Il s’agit de « L’Œuvre poétique » de M. Attila József, poète hongrois en proie à l’obsession de la mort, au goût du suicide. La misère, les coups, la disparition d’un père incapable de partager et de soulager l’indigence de sa famille ont été pour quelque chose dans cette obsession, ce goût qui hantait M. Attila József et qui le poussera, en fin de compte, à se suicider à l’âge de trente-deux ans. Y a été également pour quelque chose le climat d’oppression matérielle et morale qui pesait sur la Hongrie entière. Mais commençons par le commencement ! Notre poète naquit en 1905 d’un père fabricant de savon et d’une mère blanchisseuse, sixième enfant du couple.
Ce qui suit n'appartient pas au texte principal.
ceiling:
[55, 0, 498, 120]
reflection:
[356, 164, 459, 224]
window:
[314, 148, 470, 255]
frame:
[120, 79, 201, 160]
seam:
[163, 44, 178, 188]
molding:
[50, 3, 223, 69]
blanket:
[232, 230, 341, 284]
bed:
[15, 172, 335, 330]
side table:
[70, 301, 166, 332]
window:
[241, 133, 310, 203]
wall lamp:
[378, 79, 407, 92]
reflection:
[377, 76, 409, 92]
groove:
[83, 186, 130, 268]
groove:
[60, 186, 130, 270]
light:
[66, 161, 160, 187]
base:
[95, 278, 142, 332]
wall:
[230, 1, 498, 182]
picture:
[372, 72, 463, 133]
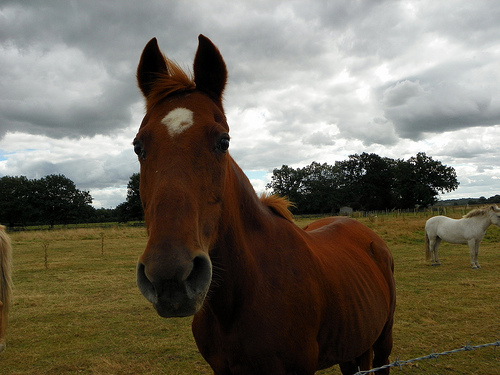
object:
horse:
[132, 34, 397, 374]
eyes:
[132, 138, 144, 159]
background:
[1, 116, 500, 300]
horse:
[425, 204, 500, 269]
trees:
[265, 152, 460, 211]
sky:
[0, 0, 498, 210]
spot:
[161, 106, 194, 139]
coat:
[425, 205, 499, 269]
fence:
[350, 338, 500, 375]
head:
[132, 33, 231, 319]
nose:
[136, 251, 213, 319]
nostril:
[182, 253, 211, 300]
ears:
[136, 37, 170, 99]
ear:
[193, 33, 228, 99]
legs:
[338, 353, 370, 374]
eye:
[215, 133, 230, 154]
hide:
[322, 246, 389, 368]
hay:
[0, 227, 13, 345]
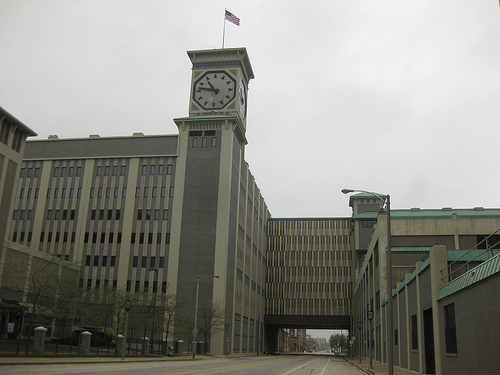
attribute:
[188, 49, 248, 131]
clock — big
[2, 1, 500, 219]
sky — grey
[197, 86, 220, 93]
hand — black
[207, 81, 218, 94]
hand — black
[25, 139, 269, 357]
building — tall, gray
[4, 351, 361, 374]
road — black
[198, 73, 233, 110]
numbers — triangles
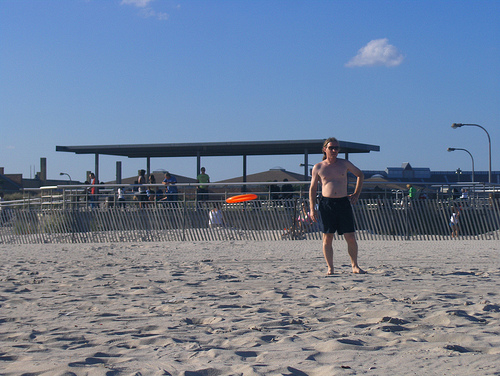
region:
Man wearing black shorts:
[303, 188, 360, 241]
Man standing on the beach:
[299, 130, 374, 276]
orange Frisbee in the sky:
[215, 180, 263, 216]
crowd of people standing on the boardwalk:
[72, 154, 212, 199]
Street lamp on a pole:
[448, 115, 473, 134]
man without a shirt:
[303, 144, 361, 201]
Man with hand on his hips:
[338, 178, 372, 203]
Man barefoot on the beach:
[318, 253, 383, 285]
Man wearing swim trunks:
[314, 188, 364, 243]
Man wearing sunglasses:
[320, 142, 342, 159]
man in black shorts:
[315, 195, 362, 232]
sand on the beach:
[297, 271, 469, 373]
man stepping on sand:
[297, 256, 379, 286]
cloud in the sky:
[345, 34, 412, 71]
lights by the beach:
[434, 115, 495, 197]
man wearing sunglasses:
[325, 142, 340, 155]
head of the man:
[312, 131, 343, 161]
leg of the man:
[315, 225, 342, 276]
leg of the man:
[335, 228, 367, 277]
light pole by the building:
[52, 170, 74, 182]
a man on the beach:
[175, 93, 482, 278]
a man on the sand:
[283, 108, 406, 356]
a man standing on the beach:
[199, 68, 499, 375]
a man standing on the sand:
[243, 126, 472, 372]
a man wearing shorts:
[252, 73, 489, 342]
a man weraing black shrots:
[273, 70, 465, 359]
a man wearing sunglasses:
[292, 101, 419, 307]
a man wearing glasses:
[292, 88, 438, 326]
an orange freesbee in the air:
[169, 159, 344, 304]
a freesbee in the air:
[211, 166, 288, 282]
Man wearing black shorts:
[303, 132, 375, 274]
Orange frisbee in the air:
[215, 183, 262, 211]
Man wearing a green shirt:
[401, 181, 423, 212]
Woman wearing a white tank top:
[200, 197, 228, 232]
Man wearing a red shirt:
[82, 168, 102, 203]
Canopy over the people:
[50, 130, 385, 207]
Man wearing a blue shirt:
[153, 169, 181, 200]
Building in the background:
[375, 151, 441, 201]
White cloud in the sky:
[333, 24, 413, 81]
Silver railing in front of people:
[36, 178, 332, 213]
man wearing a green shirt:
[197, 175, 212, 190]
Son père ayant disparu (comme une « écume de savon sur l’océan », dit un de ses poèmes *), M. Attila József dut sécher de nombreux cours pour aller gagner les quelques deniers dont sa mère et ses sœurs avaient le plus indispensable besoin. Il fut réduit, tour à tour, à garder des pourceaux, laver des chaudières, trier des foins, vendre des journaux aux coins des rues, balayer des bureaux et chaparder du bois. Son atout, c’était la jeunesse de ses vingt ans, et il s’en servait : « Je n’ai rien que je rêve ou j’espère… Ma puissance, c’est [mes] vingt ans, et pour peu que nul n’en veuille, que le diable, lui, l’accueille ! Je volerai, l’âme pure… », dit un autre de ses poèmes **. Vendeur à la sauvette, voleur au cœur étreint de honte, il redoutait les agents, les contrôleurs, et cette crainte de l’autorité, de l’ordre, qui le poursuivra jusqu’à la fin de sa vie, s’étendait à tout ce qui portait l’uniforme, aux cheminots et débardeurs :

« Est-ce vous, que j’ai craints, débardeurs intrépides
Qui m’en imposiez tant, lanceurs de gros rondins ?
Comme du bois volé, je vous emporte vite
Dans ce monde sans [lumière] et rempli de gardiens…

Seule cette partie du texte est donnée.